The areas can be described as follows:

an area of relative maximum of the cycle (12 o’clock)
an area of relative minimum of the cycle (6 o’clock)
5 areas in the descending phase between the cycle maximum and minimum
5 areas in the ascending phase between the cycle minimum and maximum.
The probabilistic outcomes showed that from 6 o’clock through 12 o’clock to 3 o’clock, the probabilistic outcomes for the next 20 market days are favorable; those between 3 o’clock and 6 o’clock are unfavorable.

The overall most profitable strategy identified by artificial intelligence is basically based on 4 rules:

The system buys at the maximum of the 12 o’clock cycle at each occurrence.
The system buys at the minimum of the 6 o’clock cycle (or close to it) at the first occurrence (In the case of a trade closed at a loss, the system waits for the next trade at 6 o’clock, the completion of a full cycle passing through 12 o’clock).
The system sells at (or near) 3 o’clock on each occurrence.
The system sells when the predetermined stop is reached.

In addition to the preceding rules, the circumstance may arise where trades may also be closed at a profit (typically at 12 o’clock) in the presence of expected annual returns achieved in a very short time frame (less than a week).
Model training is done by weighing more recent events. For the individual instrument, a strongly generalized model is initially adopted that inherits the parameterization from the average of the cluster to which it belongs.
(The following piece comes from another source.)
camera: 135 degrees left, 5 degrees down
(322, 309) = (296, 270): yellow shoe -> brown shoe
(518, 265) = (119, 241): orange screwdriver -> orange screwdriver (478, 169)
Subsequent training will then take place only when there is a change in the signal.
Before the change is confirmed, the network is retrained (obviously with no pre-training signals allowed to be changed).
After retraining only 2 circumstances can occur:
The network confirms the signal
The network denies the new signal. (In this circumstance nothing happens in operational terms other than the refinement of the network itself.)
The stop level is updated daily and can never be lower than the stop level calculated from the first day of application of the current buy signal.
When the profit “target” level is reached, the stop is significantly brought closer to the last value of the instrument.
The system calculates daily for each financial instrument analyzed, at market close, a set of grouping indicators:

Categorization of 5-year historical and current performance type (Growth, Value, Lack)
Trend (Buy, Long, Sell, Out)
Risk (from 1 = Min, to 9 = Max), calculated using the methodology proposed by ESMA for calculating the “synthetic risk and reward indicator” (SRRI) published in the Key Investor Information Document (KID)
Rating (from 9 = Max, to 1 = Min)
Liquidity (from 9 = Max, to 1 = Min)
Cyclical phase “Clock” (1 to 12)
Entry Price (only in the presence of Long Trend)
Stop price (downward overshooting of the closing price, only in the presence of Long Trend)
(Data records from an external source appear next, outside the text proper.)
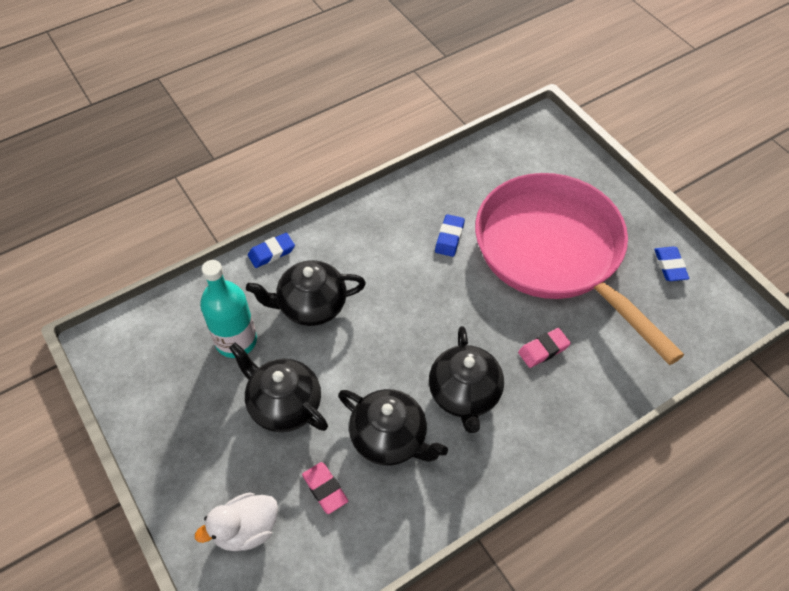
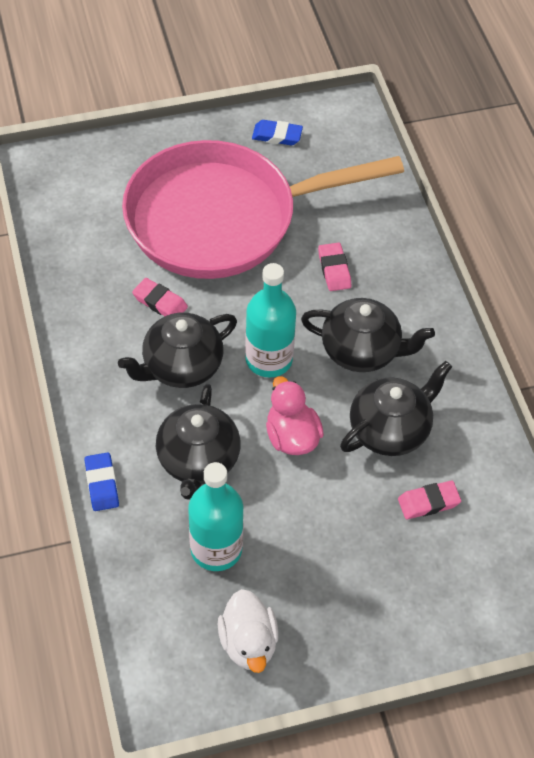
camera: 75 degrees left, 0 degrees up
(246, 530) = (453, 585): white duck -> white duck (248, 643)
(284, 404) = (318, 518): black teapot -> black teapot (181, 366)
(356, 364) = (292, 437): none -> pink duck
(426, 327) = (269, 359): none -> turquoise bottle
(449, 237) = (160, 302): blue eraser -> pink eraser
Indicators are also calculated for any available statistical or functional aggregation entity of several instruments (and thus also for the indices themselves), which are treated in the same way as any other analyzed instrument.
Each indicator is the result of a formula (i.e., an algorithm) that uses only and exclusively the time series (prices and volumes) of the analyzed instrument.
The effects of this choice are extremely positive as far as the optimal probabilistic outcome is concerned because it is based on technological neutrality (summarized as “same service, same risk, same rules”) that is antagonistic to the human tendency to resort to stereotypes when we are called upon to make decisions, without realizing that we are conditioned by cognitive bias (or cognitive distortion).
In addition to the indicators just listed, an English language commentary is also produced daily for each tool, obtained automatically by means of a text generator.